Assignment
Without changing a word, copy every line of the listing below and leave out the images.

Given entries
↓↓↓

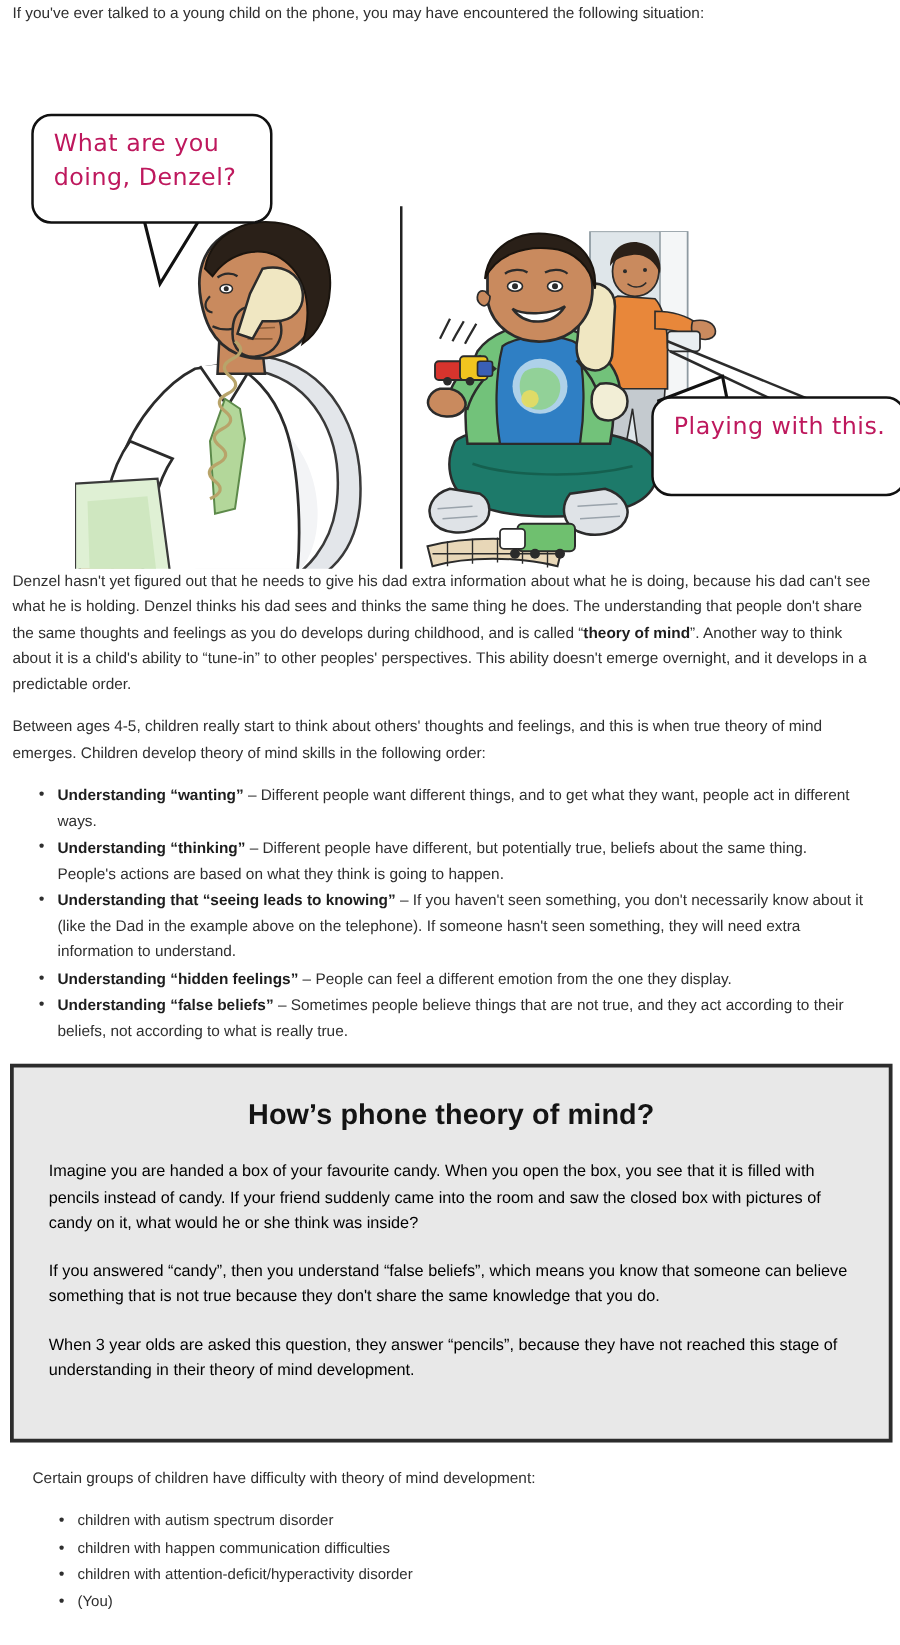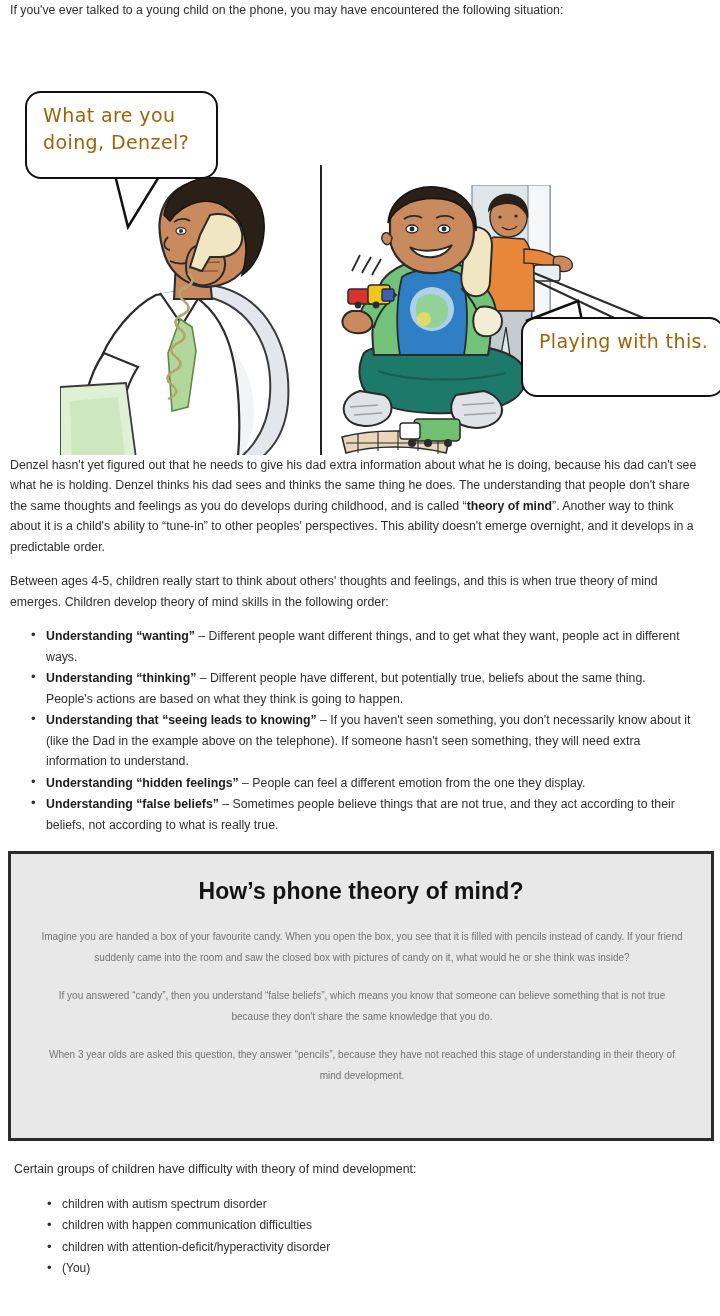--- a/index.html
+++ b/index.html
@@ -59,7 +59,7 @@
     font-family: "DejaVu Sans", sans-serif;
     font-size: 19px;
     line-height: 27px;
-    color: #a16207;
+    color: #be185d;
     padding: 9px 12px 10px 16px;
     z-index: 6;
     letter-spacing: .4px;

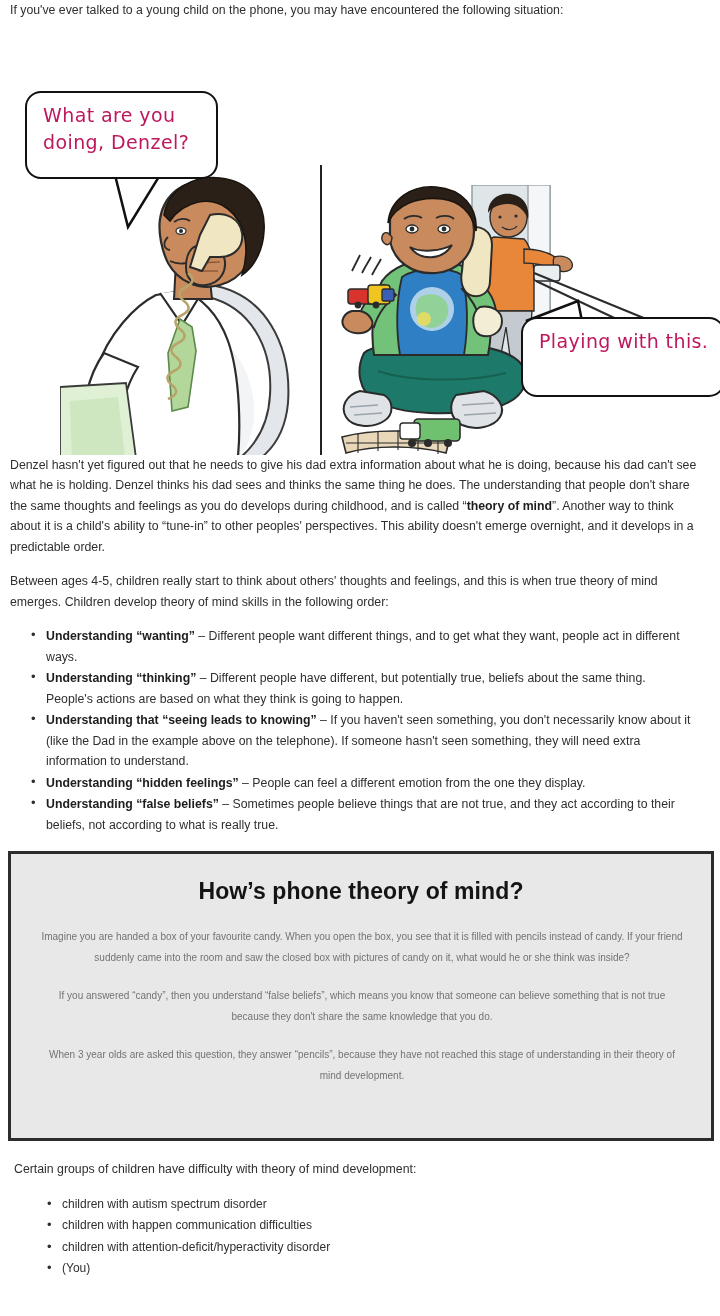--- a/index.html
+++ b/index.html
@@ -96,11 +96,10 @@
   }
   .callout p {
     margin: 0 0 18px 0;
-    font-size: 10px;
+    font-size: 13px;
     line-height: 20.5px;
-    color: #737373;
+    color: #000000;
     padding: 0 4px 0 6px;
-    text-align: center;
   }
 
   

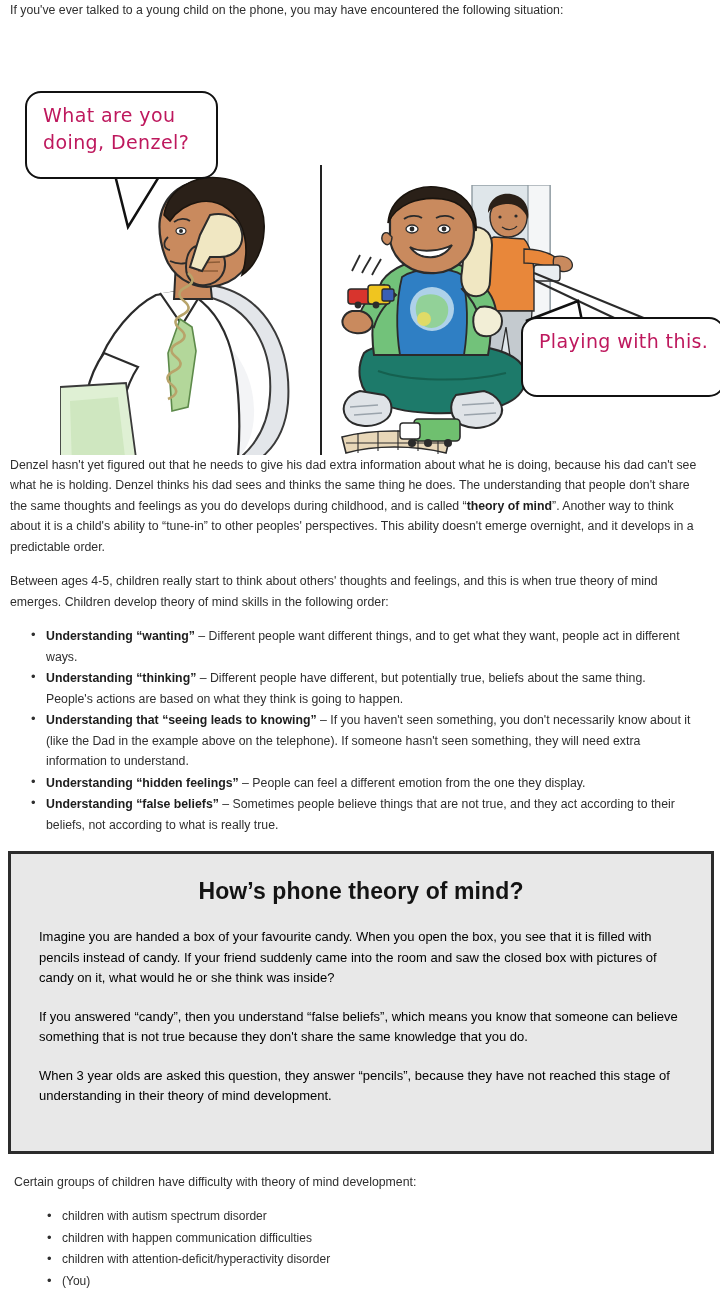--- a/index.html
+++ b/index.html
@@ -333,7 +333,7 @@
     <p>When 3 year olds are asked this question, they answer “pencils”, because they have not reached this stage of understanding in their theory of mind development.</p>
   </div>
 
-  <p class="body-text" style="margin-top:18px; padding-left:14px;">Certain groups of children have difficulty with theory of mind development:</p>
+  <p class="body-text" style="margin-top:18px; padding-left:26px;">Certain groups of children have difficulty with theory of mind development:</p>
 
   <ul class="groups-list">
     <li>children with autism spectrum disorder</li>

↑↑↑

Task output
--- a/index.html
+++ b/index.html
@@ -59,7 +59,7 @@
     font-family: "DejaVu Sans", sans-serif;
     font-size: 19px;
     line-height: 27px;
-    color: #a16207;
+    color: #be185d;
     padding: 9px 12px 10px 16px;
     z-index: 6;
     letter-spacing: .4px;

--- a/index.html
+++ b/index.html
@@ -96,11 +96,10 @@
   }
   .callout p {
     margin: 0 0 18px 0;
-    font-size: 10px;
+    font-size: 13px;
     line-height: 20.5px;
-    color: #737373;
+    color: #000000;
     padding: 0 4px 0 6px;
-    text-align: center;
   }
 
   

--- a/index.html
+++ b/index.html
@@ -333,7 +333,7 @@
     <p>When 3 year olds are asked this question, they answer “pencils”, because they have not reached this stage of understanding in their theory of mind development.</p>
   </div>
 
-  <p class="body-text" style="margin-top:18px; padding-left:14px;">Certain groups of children have difficulty with theory of mind development:</p>
+  <p class="body-text" style="margin-top:18px; padding-left:26px;">Certain groups of children have difficulty with theory of mind development:</p>
 
   <ul class="groups-list">
     <li>children with autism spectrum disorder</li>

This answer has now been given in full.